Start of PASSAGE PROVIDED
# Eligibility based on Education



## Pjk_expat (Mar 24, 2013)

Hello,
I am trying to apply for PR in the software engineer (2173) job.
But while discussing with a consultant, I was told that my educational valuation would mostly get failed as I own a B-Tech degree in Electronics & Communication which is not considered as a stream for IT. I have about 9 years of IT experience.

For 2173, it seems only people with Bachelors Degree in Computer Science and Information technology is considered.

Can any one please help if the above is true? Any one from BE/BTech with other than computer science/IT degree who is planning for software engineer catogory?

Thanks in Advance for help...

Prasanth


----------



## colchar (Oct 25, 2011)

A degree in electronics isn't the same as a degree in computer science. The category you are talking about is Software Engineers and Designers which doesn't include people with a bachelor's in electronics. Even if you have been working in the field, your education is not applicable to the field.


----------



## Pjk_expat (Mar 24, 2013)

Thanks much for the quick reply.
Is there any other category which would be right for me to apply? Otherwise can I assume that I cannot migrate under FSW category?

Thanks...


----------



## colchar (Oct 25, 2011)

Pjk_expat said:


> Thanks much for the quick reply.
> Is there any other category which would be right for me to apply? Otherwise can I assume that I cannot migrate under FSW category?
> 
> Thanks...



Check the categories yourself and see if any fit.


----------
End of PASSAGE PROVIDED
Start of SUPPLIED RECORDS
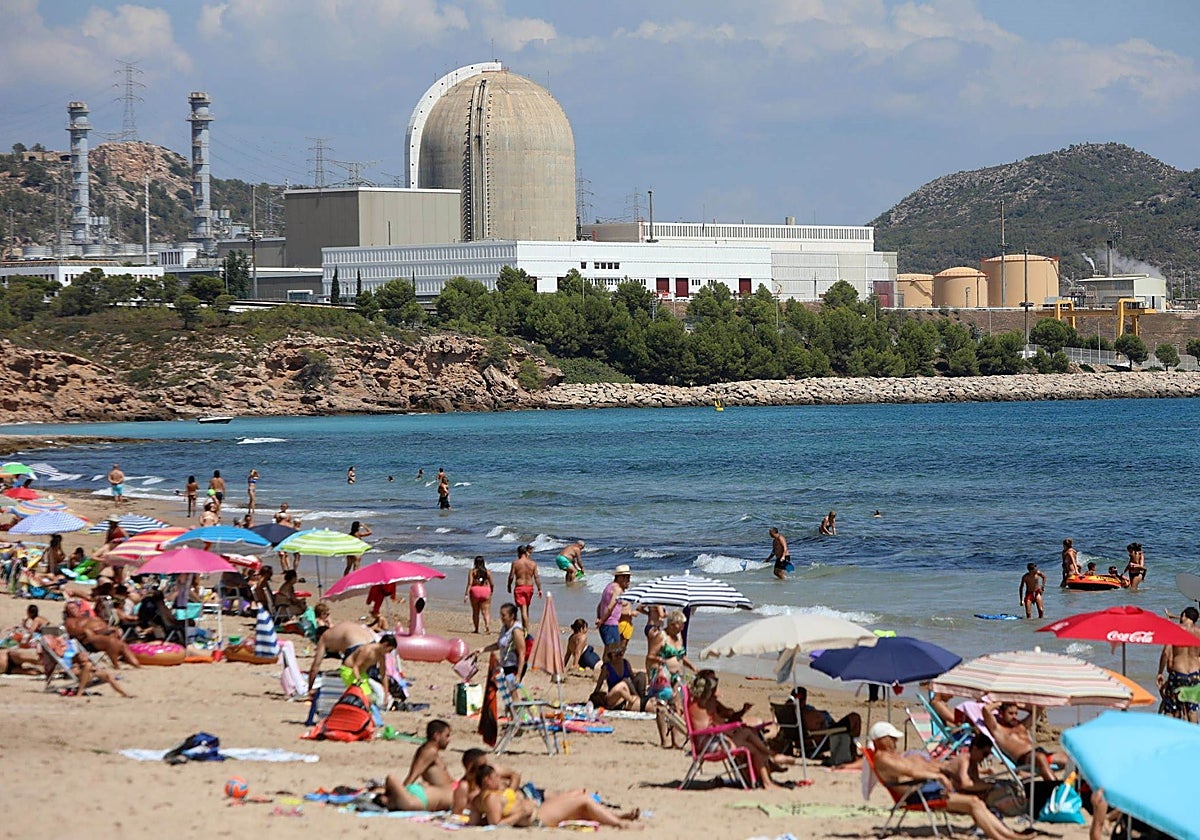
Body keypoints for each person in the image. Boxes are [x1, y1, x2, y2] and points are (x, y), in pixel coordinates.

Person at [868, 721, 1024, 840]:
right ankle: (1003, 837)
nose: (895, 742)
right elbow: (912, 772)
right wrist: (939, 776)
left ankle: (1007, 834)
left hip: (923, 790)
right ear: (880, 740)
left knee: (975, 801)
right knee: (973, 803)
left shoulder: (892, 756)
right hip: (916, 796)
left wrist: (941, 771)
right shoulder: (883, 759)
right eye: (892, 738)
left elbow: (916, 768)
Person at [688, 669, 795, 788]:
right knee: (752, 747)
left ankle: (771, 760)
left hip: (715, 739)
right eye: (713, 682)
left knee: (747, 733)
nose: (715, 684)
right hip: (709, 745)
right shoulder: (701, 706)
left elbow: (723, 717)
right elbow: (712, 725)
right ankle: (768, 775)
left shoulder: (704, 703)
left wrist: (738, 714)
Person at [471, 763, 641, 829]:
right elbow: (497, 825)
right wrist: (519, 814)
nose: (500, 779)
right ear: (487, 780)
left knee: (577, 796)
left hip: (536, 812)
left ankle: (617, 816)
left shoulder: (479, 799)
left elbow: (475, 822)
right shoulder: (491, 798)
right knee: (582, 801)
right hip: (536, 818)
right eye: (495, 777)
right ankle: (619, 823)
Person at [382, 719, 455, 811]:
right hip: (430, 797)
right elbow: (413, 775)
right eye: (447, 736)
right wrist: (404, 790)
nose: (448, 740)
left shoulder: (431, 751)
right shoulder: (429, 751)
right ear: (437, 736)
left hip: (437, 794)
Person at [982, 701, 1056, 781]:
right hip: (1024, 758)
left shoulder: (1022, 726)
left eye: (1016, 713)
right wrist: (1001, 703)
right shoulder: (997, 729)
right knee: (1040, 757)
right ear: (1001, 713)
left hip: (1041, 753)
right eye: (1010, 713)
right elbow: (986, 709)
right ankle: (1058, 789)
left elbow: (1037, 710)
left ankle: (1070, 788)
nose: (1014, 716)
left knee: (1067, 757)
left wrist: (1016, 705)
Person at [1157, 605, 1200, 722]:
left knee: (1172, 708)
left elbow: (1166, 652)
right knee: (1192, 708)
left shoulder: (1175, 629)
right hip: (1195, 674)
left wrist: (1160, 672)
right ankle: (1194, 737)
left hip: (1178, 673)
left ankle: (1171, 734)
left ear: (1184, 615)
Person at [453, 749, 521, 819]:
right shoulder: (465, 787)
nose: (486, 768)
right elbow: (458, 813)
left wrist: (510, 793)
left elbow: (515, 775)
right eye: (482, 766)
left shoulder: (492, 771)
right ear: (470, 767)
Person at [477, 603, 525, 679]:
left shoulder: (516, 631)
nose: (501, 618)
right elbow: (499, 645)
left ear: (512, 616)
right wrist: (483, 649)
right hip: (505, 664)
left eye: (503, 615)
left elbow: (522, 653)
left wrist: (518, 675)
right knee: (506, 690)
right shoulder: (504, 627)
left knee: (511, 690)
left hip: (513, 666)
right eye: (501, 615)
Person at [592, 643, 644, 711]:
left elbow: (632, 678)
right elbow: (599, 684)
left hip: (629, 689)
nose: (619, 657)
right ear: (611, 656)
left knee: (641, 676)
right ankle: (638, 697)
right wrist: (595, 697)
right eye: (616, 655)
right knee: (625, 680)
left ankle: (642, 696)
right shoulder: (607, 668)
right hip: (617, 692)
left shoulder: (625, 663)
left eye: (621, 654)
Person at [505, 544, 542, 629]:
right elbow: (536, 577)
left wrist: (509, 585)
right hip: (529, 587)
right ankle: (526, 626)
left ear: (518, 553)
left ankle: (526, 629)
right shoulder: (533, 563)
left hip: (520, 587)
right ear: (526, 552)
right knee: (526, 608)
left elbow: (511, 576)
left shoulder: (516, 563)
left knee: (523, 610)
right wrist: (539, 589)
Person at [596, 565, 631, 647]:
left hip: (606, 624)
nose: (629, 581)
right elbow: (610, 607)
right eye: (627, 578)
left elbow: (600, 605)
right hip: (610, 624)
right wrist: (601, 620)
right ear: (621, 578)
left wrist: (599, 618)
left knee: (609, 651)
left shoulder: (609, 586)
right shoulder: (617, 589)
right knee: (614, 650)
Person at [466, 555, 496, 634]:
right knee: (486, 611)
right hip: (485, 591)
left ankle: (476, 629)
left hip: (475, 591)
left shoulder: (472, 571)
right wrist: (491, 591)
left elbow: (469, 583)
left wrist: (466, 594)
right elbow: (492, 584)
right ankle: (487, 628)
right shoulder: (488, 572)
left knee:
End of SUPPLIED RECORDS
## WORK TO COMPLETE:
A. Extract from the eligibility thread the passage starting with "Can any one" and going on through "software engineer catogory?".
B. Answer these questions from the eligibility thread:
(i) What job code does Pjk_expat give for the software engineer job?
(ii) About how many years of IT experience does Pjk_expat report?
(iii) What full name does colchar give for the category in question?
The records are not needed for any of this work.

## TASK SOLUTIONS:
A.
Can any one please help if the above is true? Any one from BE/BTech with other than computer science/IT degree who is planning for software engineer catogory?

B.
(i) 2173
(ii) About 9 years
(iii) Software Engineers and Designers